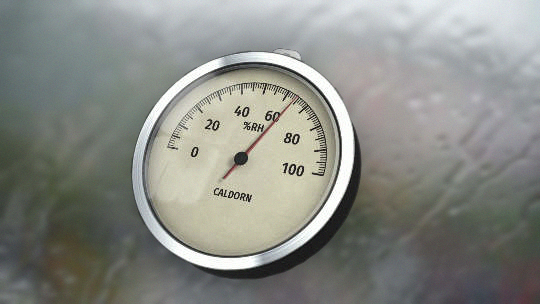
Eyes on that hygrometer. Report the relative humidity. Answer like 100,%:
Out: 65,%
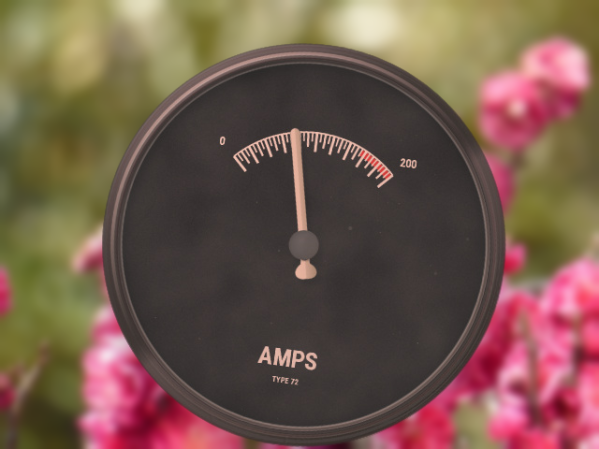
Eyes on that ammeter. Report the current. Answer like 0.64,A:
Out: 75,A
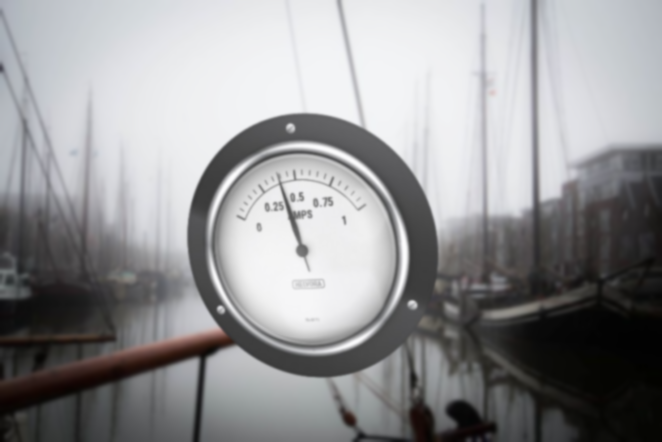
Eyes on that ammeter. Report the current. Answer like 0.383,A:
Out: 0.4,A
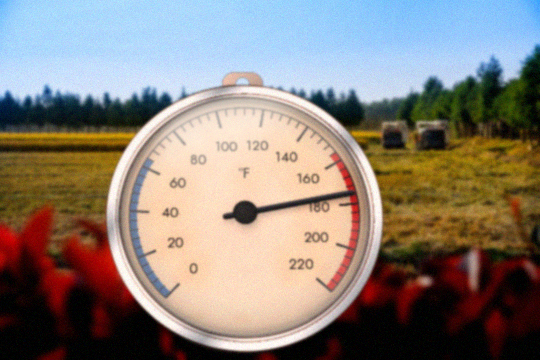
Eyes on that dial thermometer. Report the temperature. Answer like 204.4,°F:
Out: 176,°F
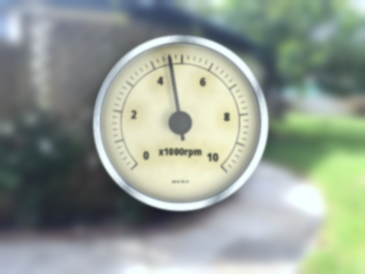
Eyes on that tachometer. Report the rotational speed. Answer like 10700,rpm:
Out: 4600,rpm
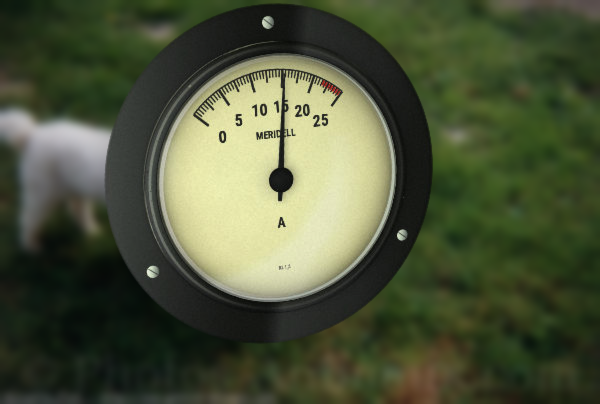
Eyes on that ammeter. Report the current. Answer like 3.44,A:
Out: 15,A
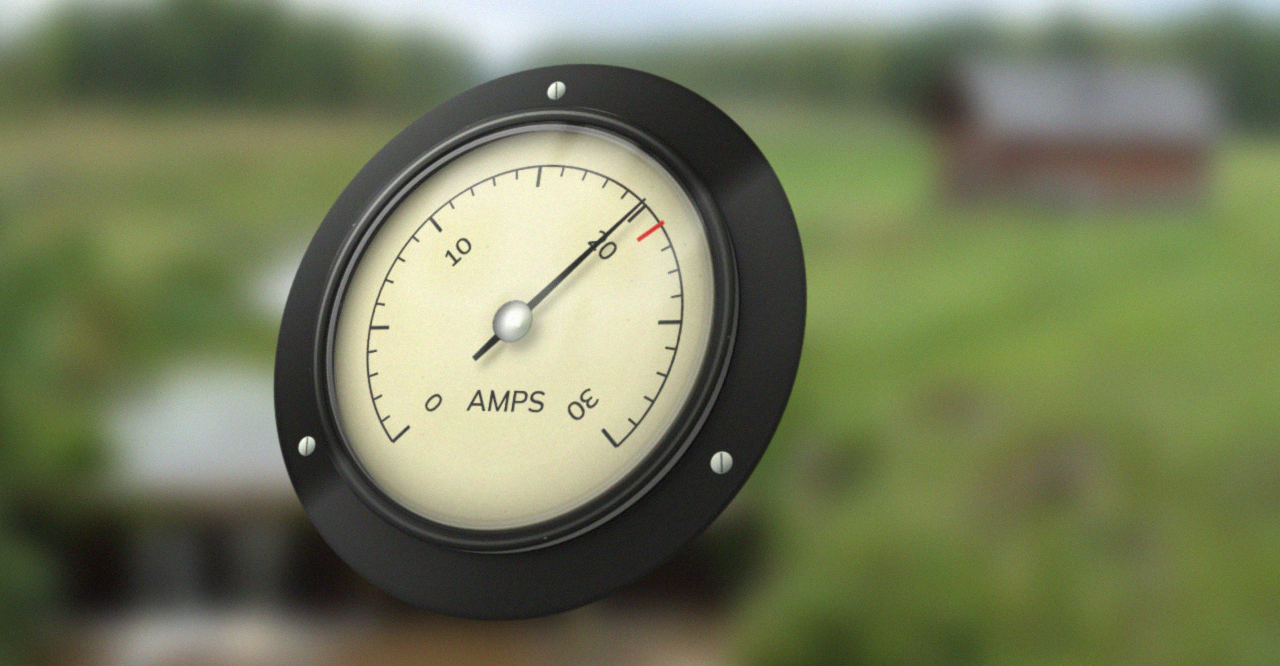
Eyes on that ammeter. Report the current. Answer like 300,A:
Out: 20,A
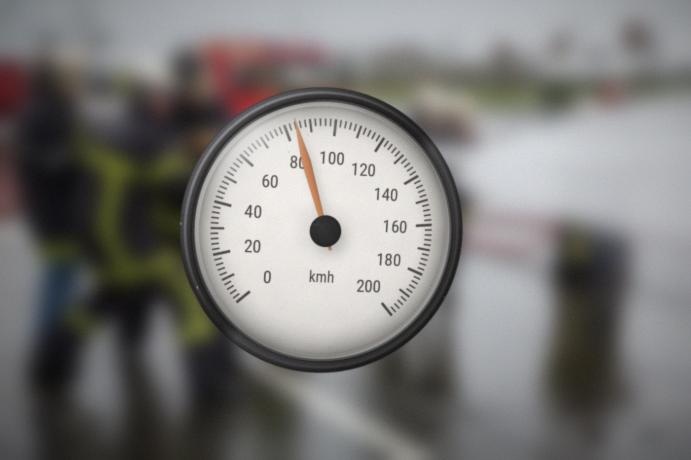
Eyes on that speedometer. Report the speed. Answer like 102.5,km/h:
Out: 84,km/h
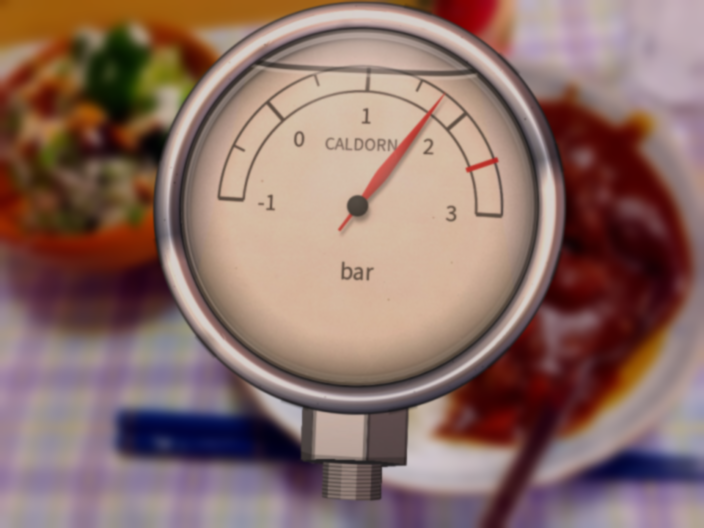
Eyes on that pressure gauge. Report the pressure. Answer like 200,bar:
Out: 1.75,bar
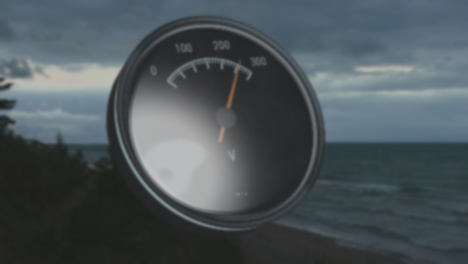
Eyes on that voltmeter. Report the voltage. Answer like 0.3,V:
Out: 250,V
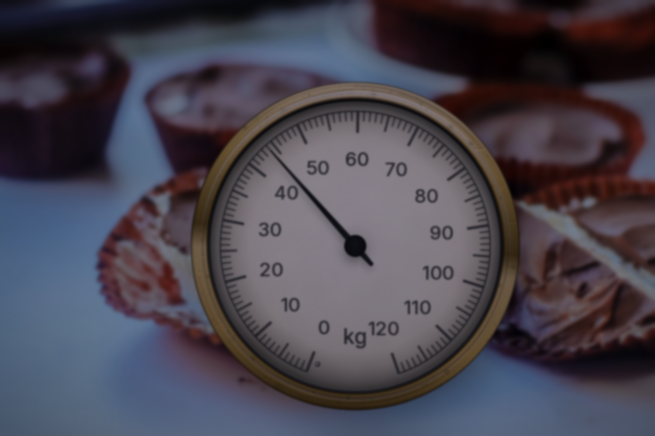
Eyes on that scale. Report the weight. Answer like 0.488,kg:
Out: 44,kg
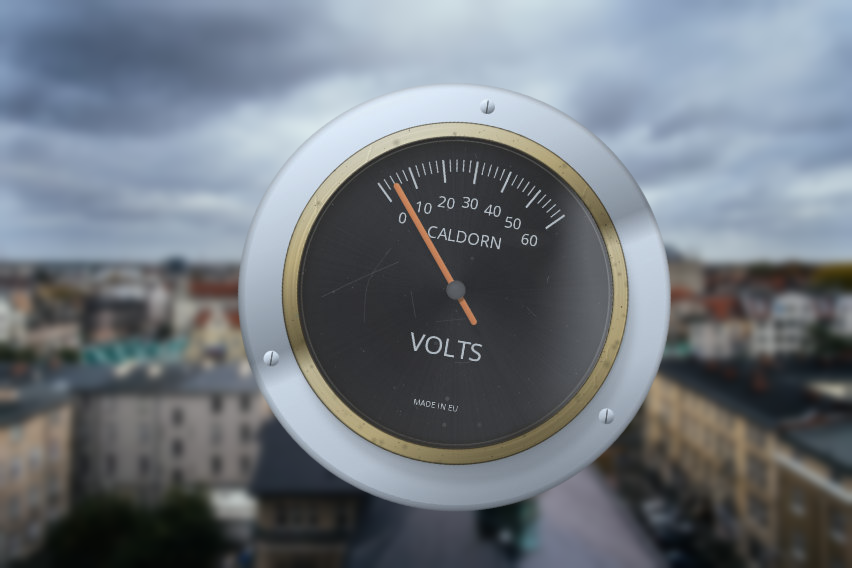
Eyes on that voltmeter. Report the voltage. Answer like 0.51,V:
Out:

> _Assignment_: Reproduce the material above verbatim, omitting the pictures.

> _Problem solution_:
Eyes on that hygrometer. Report the relative humidity. Answer like 100,%:
Out: 65,%
Eyes on that ammeter. Report the current. Answer like 0.64,A:
Out: 75,A
Eyes on that ammeter. Report the current. Answer like 0.383,A:
Out: 0.4,A
Eyes on that dial thermometer. Report the temperature. Answer like 204.4,°F:
Out: 176,°F
Eyes on that tachometer. Report the rotational speed. Answer like 10700,rpm:
Out: 4600,rpm
Eyes on that ammeter. Report the current. Answer like 3.44,A:
Out: 15,A
Eyes on that ammeter. Report the current. Answer like 300,A:
Out: 20,A
Eyes on that speedometer. Report the speed. Answer like 102.5,km/h:
Out: 84,km/h
Eyes on that pressure gauge. Report the pressure. Answer like 200,bar:
Out: 1.75,bar
Eyes on that voltmeter. Report the voltage. Answer like 0.3,V:
Out: 250,V
Eyes on that scale. Report the weight. Answer like 0.488,kg:
Out: 44,kg
Eyes on that voltmeter. Report the voltage. Answer like 0.51,V:
Out:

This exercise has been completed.